NASHVILLE, Tenn. - People with handgun carry permits would be able to carry their weapons on the grounds of the state Capitol under a proposal that overwhelmingly passed the Senate on Wednesday.
The amended legislation was approved 26-7. It would also strip city and county governments of the power to ban guns in parks, playgrounds and sports fields, which was the main intent of the bill.
"This is about the right to self-defense, the right to protect yourself where you are," said Sen. John Stevens, a Huntingdon Republican and the bill's sponsor.
With the amendment, licensed gun holders could also carry firearms in the Capitol complex, which would include Legislative Plaza and War Memorial Plaza across from the Capitol.
The change was not part of the version the House passed 65-21 on Monday, so the legislation now goes back to the lower chamber.
"The ball is now in the House's court to figure out what they're going to do," said Democratic Sen. Jeff Yarbro of Nashville, who proposed the amendment.
Republican Rep. Mike Harrison of Rogersville, the sponsor of the House version of the bill, was surprised to hear about the change. He said he would have to research whether the Capitol provision fits within the scope of the original bill.
Yarbro said he brought the amendment to try to "eliminate ... the hypocrisy."
"If we're going to mandate decisions for local government, we should at least apply the same standards to ourselves," he said.

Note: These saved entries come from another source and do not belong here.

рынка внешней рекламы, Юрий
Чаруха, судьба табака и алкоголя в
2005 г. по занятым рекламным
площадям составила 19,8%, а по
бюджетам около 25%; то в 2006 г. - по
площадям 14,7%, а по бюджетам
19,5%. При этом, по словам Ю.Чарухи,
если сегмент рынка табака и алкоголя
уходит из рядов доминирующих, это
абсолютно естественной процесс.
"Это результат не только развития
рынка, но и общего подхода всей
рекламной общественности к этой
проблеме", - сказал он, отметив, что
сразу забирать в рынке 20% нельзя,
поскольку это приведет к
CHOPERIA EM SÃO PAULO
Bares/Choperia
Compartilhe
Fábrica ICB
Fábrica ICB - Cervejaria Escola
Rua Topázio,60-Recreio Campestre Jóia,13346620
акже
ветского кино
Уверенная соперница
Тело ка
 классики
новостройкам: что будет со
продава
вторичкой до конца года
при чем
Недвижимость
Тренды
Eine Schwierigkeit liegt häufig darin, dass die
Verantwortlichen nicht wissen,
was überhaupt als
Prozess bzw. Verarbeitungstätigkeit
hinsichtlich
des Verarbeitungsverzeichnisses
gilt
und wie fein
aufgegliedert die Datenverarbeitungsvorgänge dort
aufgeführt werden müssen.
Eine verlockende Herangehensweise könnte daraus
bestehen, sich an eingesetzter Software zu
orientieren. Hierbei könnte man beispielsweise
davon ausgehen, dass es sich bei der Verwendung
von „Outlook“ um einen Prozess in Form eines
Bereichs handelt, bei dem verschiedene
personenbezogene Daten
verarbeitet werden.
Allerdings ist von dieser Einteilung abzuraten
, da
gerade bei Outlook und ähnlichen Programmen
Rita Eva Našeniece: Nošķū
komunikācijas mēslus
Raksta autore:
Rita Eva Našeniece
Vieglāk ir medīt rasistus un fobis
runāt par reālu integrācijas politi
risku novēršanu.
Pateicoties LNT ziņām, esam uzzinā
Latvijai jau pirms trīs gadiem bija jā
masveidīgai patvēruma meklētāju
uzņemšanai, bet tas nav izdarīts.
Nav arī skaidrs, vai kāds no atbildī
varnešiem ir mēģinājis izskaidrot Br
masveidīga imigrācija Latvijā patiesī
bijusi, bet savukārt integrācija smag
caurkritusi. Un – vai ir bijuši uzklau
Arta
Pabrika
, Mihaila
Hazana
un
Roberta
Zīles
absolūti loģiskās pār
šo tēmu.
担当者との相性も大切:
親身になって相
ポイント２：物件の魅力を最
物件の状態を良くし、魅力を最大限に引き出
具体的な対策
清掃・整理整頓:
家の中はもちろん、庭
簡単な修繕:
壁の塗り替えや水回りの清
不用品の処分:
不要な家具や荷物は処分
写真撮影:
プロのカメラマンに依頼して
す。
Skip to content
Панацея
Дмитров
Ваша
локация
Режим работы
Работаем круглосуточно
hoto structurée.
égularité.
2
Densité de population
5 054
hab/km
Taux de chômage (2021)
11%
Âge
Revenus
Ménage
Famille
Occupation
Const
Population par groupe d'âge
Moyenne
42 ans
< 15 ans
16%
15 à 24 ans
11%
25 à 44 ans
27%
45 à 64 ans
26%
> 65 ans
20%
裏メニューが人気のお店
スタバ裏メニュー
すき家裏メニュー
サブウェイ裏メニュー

Senate Speaker Ron Ramsey, R-Blountville, said he supports allowing permit holders to be armed in the Capitol complex as long as they still have to log their IDs upon entry.
"They've been through the background check; they've been fingerprinted; they've paid the fee," he said. "And if they commit a crime, they're on record. That's a security enhancement."
Currently, community parks, playgrounds and sports fields are among the few areas in Tennesseewhere local governments can ban people with handgun carry permits from being armed.
When state lawmakers first enacted the law to allow guns in state and local parks in 2009, they let communities opt out if they wished. More than 70 did.
Sponsors of the legislation say the state's 500,000 permit holders are confused about which parks are off limits.
Republican Gov. Bill Haslam opposed similar legislation in the past, and as Knoxville mayor supported a 2009 city council vote that kept in place a ban on handguns in some of the city's parks. He said he has concerns about the legislation but hasn't said whether he would sign it into law.